Google Officially Launches Gemini 2.5 Flash Preview: Its First Hybrid Model with Controlled Thinking

Google has officially launched the preview version of its Gemini 2.5 Flash model within the Gemini app and developer platforms such as Google AI Studio and Vertex AI.

The company had announced the model earlier this month, before launching its initial preview version on Thursday under the name Gemini 2.5 Flash Preview.

Balancing Quality, Cost, and Speed

The model is designed to give developers precise control over the level of analysis they require, depending on the specific task and available budget.

Gemini 2.5 Flash is Google's first model to adopt a fully hybrid thinking approach, similar to what Anthropic introduced with its recent Claude model.

Building on this, developers can flexibly enable or disable the thinking capability, as well as adjust the "thinking budget" based on specific task requirements.

Even when the thinking capability is disabled, the model remains faster than its predecessors and delivers improved results.

Therefore, this release is positioned as an enhanced version of the previous 2.0 Flash model. It delivers significantly higher reasoning performance while maintaining fast processing speeds and low costs.

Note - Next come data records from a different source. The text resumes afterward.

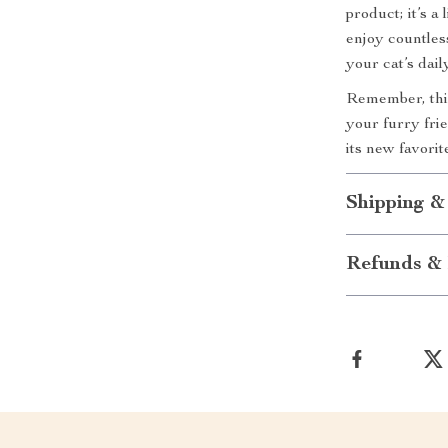
product; it’s a
enjoy countles
your cat’s dai
Remember, this 
your furry fri
its new favorit
Shipping &
Refunds & 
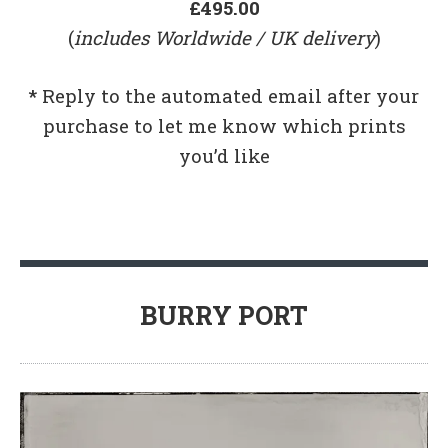
£495.00
(
includes Worldwide / UK delivery
)
*
Reply to the automated email after your
purchase to let me know which prints
you’d like
BURRY PORT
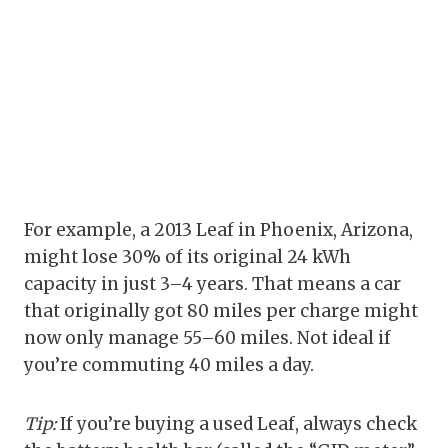
For example, a 2013 Leaf in Phoenix, Arizona,
might lose 30% of its original 24 kWh
capacity in just 3–4 years. That means a car
that originally got 80 miles per charge might
now only manage 55–60 miles. Not ideal if
you’re commuting 40 miles a day.
Tip:
If you’re buying a used Leaf, always check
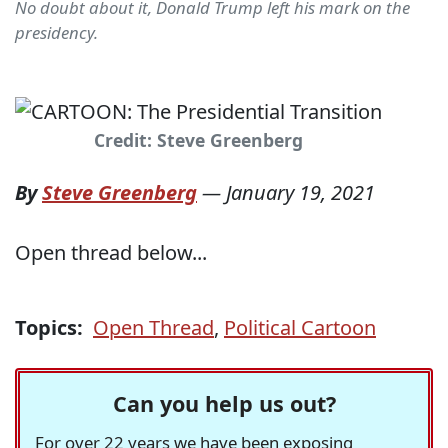
No doubt about it, Donald Trump left his mark on the
presidency.
Credit: Steve Greenberg
By
Steve Greenberg
—
January 19, 2021
Open thread below...
Topics:
Open Thread
,
Political Cartoon
Can you help us out?
For over 22 years we have been exposing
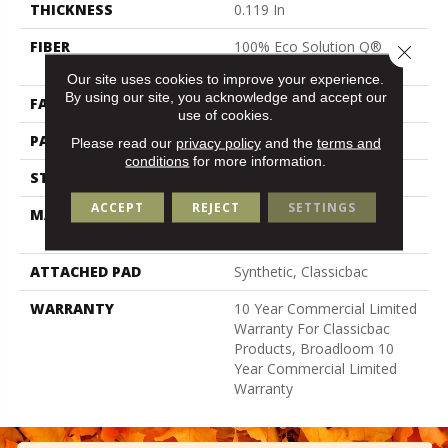
THICKNESS
0.119 In
FIBER
100% Eco Solution Q®
Close 
Nylon
Our site uses cookies to improve your experience.
By using our site, you acknowledge and accept our
FACE WEIGHT
28 Oz/yd²
use of cookies.
PATTERN REPEAT
0.05 Ft W X 0.05 Ft L
Please read our
privacy policy
and the
terms and
conditions
for more information.
STYLE
Level Graphic Loop
ACCEPT
REJECT
SETTINGS
MATERIAL
100% Eco Solution Q®
Nylon
ATTACHED PAD
Synthetic, Classicbac
WARRANTY
10 Year Commercial Limited
Warranty For Classicbac
Products, Broadloom 10
Year Commercial Limited
Warranty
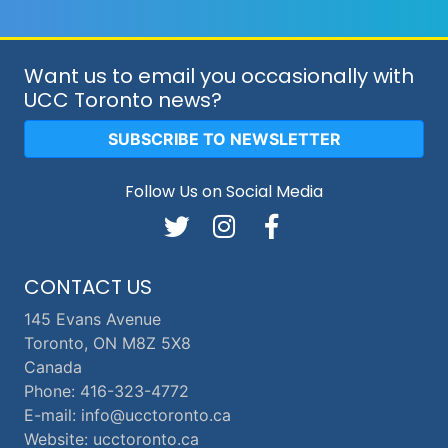
Want us to email you occasionally with
UCC Toronto news?
SUBSCRIBE TO NEWSLETTER
Follow Us on Social Media
CONTACT US
145 Evans Avenue
Toronto, ON M8Z 5X8
Canada
Phone: 416-323-4772
E-mail: info@ucctoronto.ca
Website: ucctoronto.ca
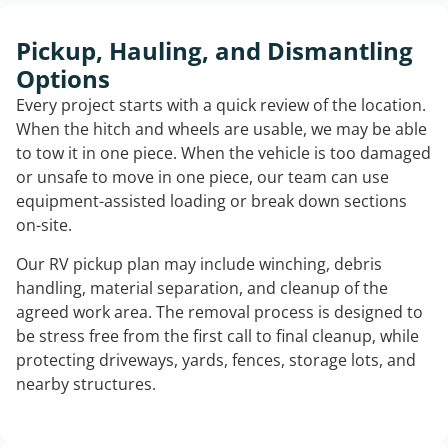
Pickup, Hauling, and Dismantling
Options
Every project starts with a quick review of the location.
When the hitch and wheels are usable, we may be able
to tow it in one piece. When the vehicle is too damaged
or unsafe to move in one piece, our team can use
equipment-assisted loading or break down sections
on-site.
Our RV pickup plan may include winching, debris
handling, material separation, and cleanup of the
agreed work area. The removal process is designed to
be stress free from the first call to final cleanup, while
protecting driveways, yards, fences, storage lots, and
nearby structures.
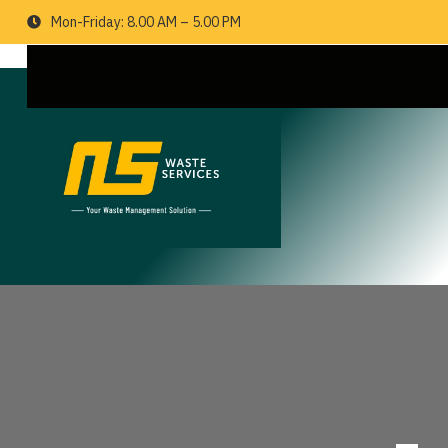
Mon-Friday: 8.00 AM – 5.00 PM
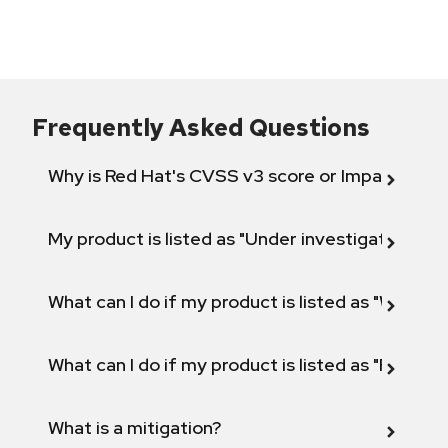
Frequently Asked Questions
Why is Red Hat's CVSS v3 score or Impact diff
My product is listed as "Under investigation" or 
What can I do if my product is listed as "Will not 
What can I do if my product is listed as "Fix def
What is a mitigation?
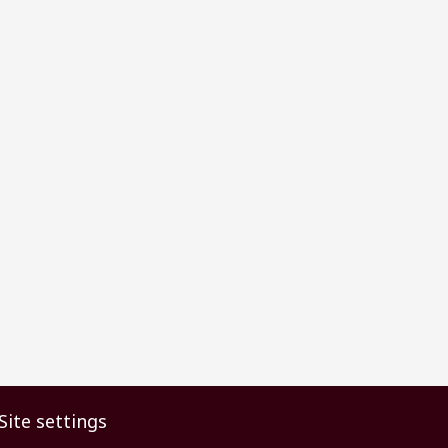
Site settings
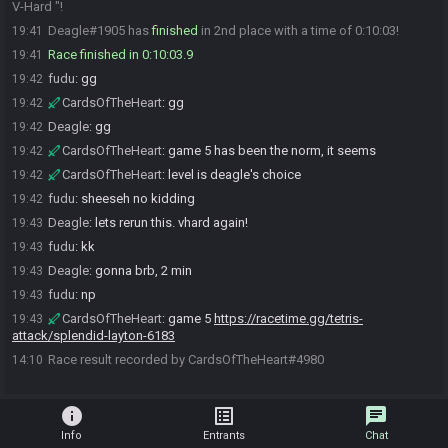
V-Hard "!
Deagle#1905 has
finished
in 2nd place with a time of 0:10:03!
19:41
Race finished in 0:10:03.9
19:41
fudu
:
gg
19:42
CardsOfTheHeart
:
gg
19:42
Deagle
:
gg
19:42
CardsOfTheHeart
:
game 5 has been the norm, it seems
19:42
CardsOfTheHeart
:
level is deagle's choice
19:42
fudu
:
sheeseh no kidding
19:42
Deagle
:
lets rerun this. vhard again!
19:43
fudu
:
kk
19:43
Deagle
:
gonna brb, 2 min
19:43
fudu
:
np
19:43
CardsOfTheHeart
:
game 5
https://racetime.gg/tetris-
19:43
attack/splendid-layton-6183
Race result recorded by CardsOfTheHeart#4980
14:10
info
list_alt
chat
Info
Entrants
Chat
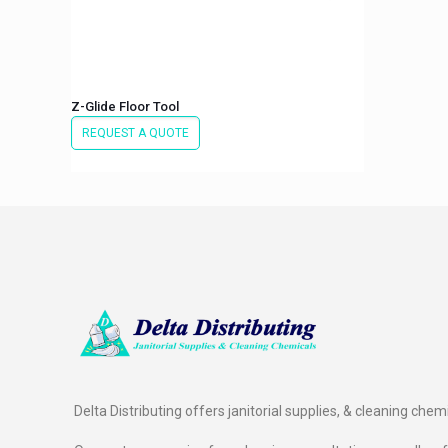
Z-Glide Floor Tool
REQUEST A QUOTE
Delta Distributing offers janitorial supplies, & cleaning chem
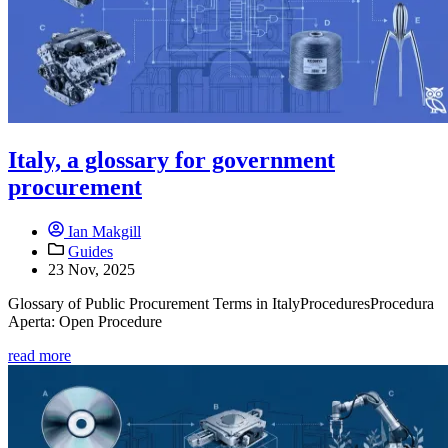
Italy, a glossary for government
procurement
Ian Makgill
Guides
23 Nov, 2025
Glossary of Public Procurement Terms in ItalyProceduresProcedura
Aperta: Open Procedure
read more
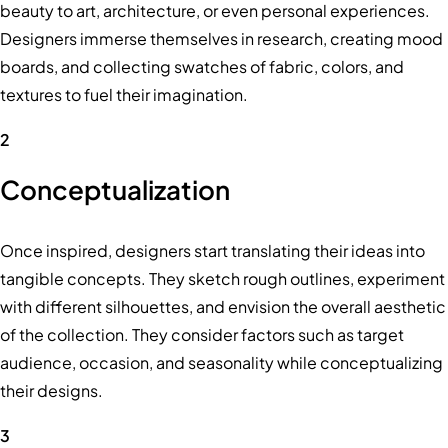
beauty to art, architecture, or even personal experiences.
Designers immerse themselves in research, creating mood
boards, and collecting swatches of fabric, colors, and
textures to fuel their imagination.
2
Conceptualization
Once inspired, designers start translating their ideas into
tangible concepts. They sketch rough outlines, experiment
with different silhouettes, and envision the overall aesthetic
of the collection. They consider factors such as target
audience, occasion, and seasonality while conceptualizing
their designs.
3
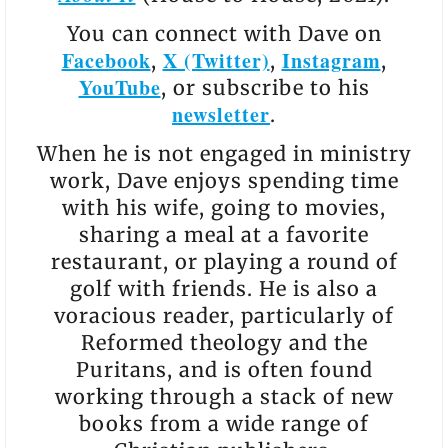
You can connect with Dave on
Facebook
X (Twitter)
Instagram
,
,
,
YouTube
, or subscribe to his
newsletter
.
When he is not engaged in ministry
work, Dave enjoys spending time
with his wife, going to movies,
sharing a meal at a favorite
restaurant, or playing a round of
golf with friends. He is also a
voracious reader, particularly of
Reformed theology and the
Puritans, and is often found
working through a stack of new
books from a wide range of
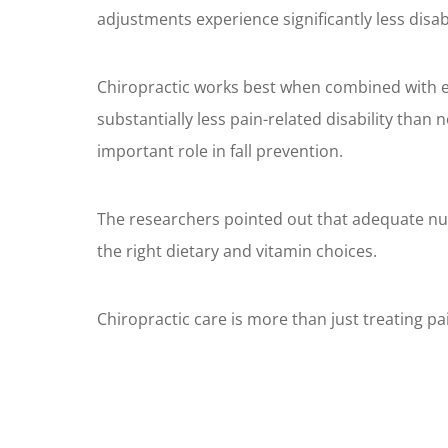
adjustments experience significantly less disab
Chiropractic works best when combined with exe
substantially less pain-related disability than 
important role in fall prevention.
The researchers pointed out that adequate nut
the right dietary and vitamin choices.
Chiropractic care is more than just treating pain.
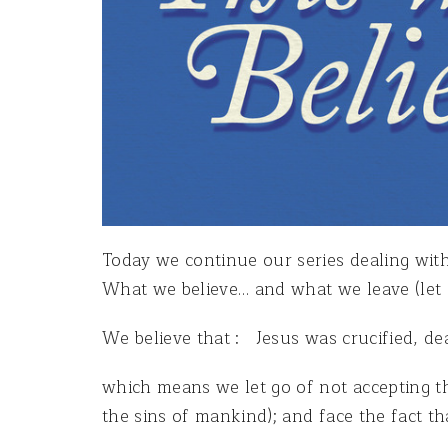
Today we continue our series dealing with
What we believe… and what we leave (let g
We believe that : Jesus was crucified, de
which means we let go of not accepting t
the sins of mankind); and face the fact th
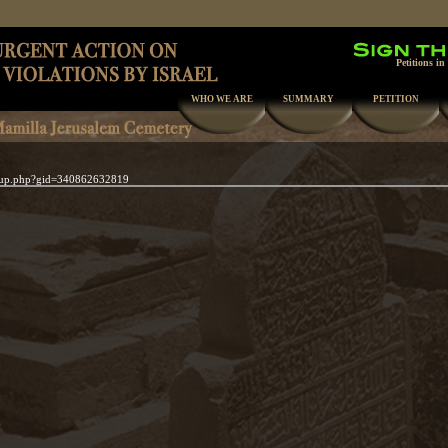
Petitions in
WHO WE ARE
SUMMARY
PETITION
oup.php?gid=340862632819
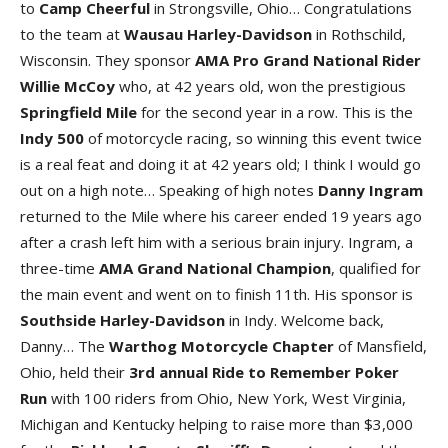
to
Camp
Cheerful
in Strongsville, Ohio… Congratulations
to the team at
Wausau Harley-Davidson
in Rothschild,
Wisconsin. They sponsor
AMA Pro Grand National Rider
Willie McCoy
who, at 42 years old, won the prestigious
Springfield
Mile
for the second year in a row. This is the
Indy
500
of motorcycle racing, so winning this event twice
is a real feat and doing it at 42 years old; I think I would go
out on a high note… Speaking of high notes
Danny
Ingram
returned to the Mile where his career ended 19 years ago
after a crash left him with a serious brain injury. Ingram, a
three-time
AMA
Grand
National
Champion
, qualified for
the main event and went on to finish 11th. His sponsor is
Southside Harley-Davidson
in Indy. Welcome back,
Danny… The
Warthog
Motorcycle
Chapter
of Mansfield,
Ohio, held their
3rd annual Ride to Remember Poker
Run
with 100 riders from Ohio, New York, West Virginia,
Michigan and Kentucky helping to raise more than $3,000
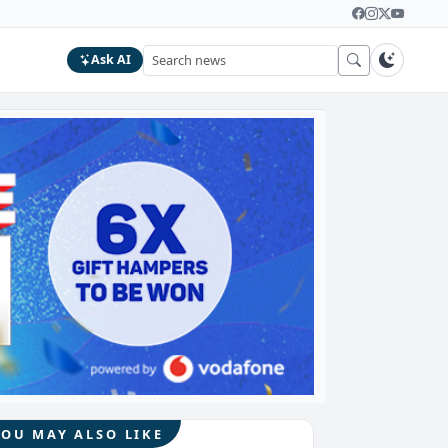
Ask AI
YOU MAY ALSO LIKE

جدول يقارن نموذج Gemini 2.5 Flash Preview من حيث التسعير والأداء في اختبارات قياسية مختلفة مع نماذج منافسة مثل Claude 3.7 Sonnet و OpenAI o4-mini، مع إظهار تفوقه في بعض المهام.

جدول مقارنة أداء وتسعير Gemini 2.5 Flash مع نماذج الذكاء الاصطناعي المنافسة. المصدر: جوجل

Google also revealed the API pricing details for the model. Input costs are set at $0.15 per million tokens, while output costs vary depending on whether the thinking capability is enabled.

With thinking disabled, the output cost is $0.60 per million tokens. However, this increases significantly to $3.50 per million tokens when thinking is activated, reflecting the higher cost associated with using the advanced reasoning features.

Regarding this, Google's Director of Product Management, Tulsi Doshi, stated that this tiered pricing allows developers to experiment with how the thinking budget impacts model accuracy. She noted a clear improvement in benchmark results as more tokens are allocated for thinking.

Additionally, the model supports "dynamic thinking," a feature allowing it to automatically adjust its analysis level based on input complexity.

Although this concept is still experimental, Google aims to use these preview releases to gather user feedback and refine control over this feature going forward.

The new model will replace the experimental Gemini 2.0 Thinking version within the app. Meanwhile, Google continues to offer the Gemini 2.5 Pro model, although it also remains in preview.

Furthermore, it has been added to the Google AI Studio interface, where developers can experiment with it for free.

لقطة شاشة لواجهة Google AI Studio تُظهر اختيار نموذج Gemini 2.5 Flash Preview بتاريخ 17-04، مع إشارة إلى تاريخ قطع المعرفة في يناير 2025 ضمن إعدادات النموذج.

Notably, Gemini 2.5 Flash is also now available to users within the Gemini app. It supports the Canvas feature, enabling interactive text editing and coding, with broader support for advanced research expected in the future.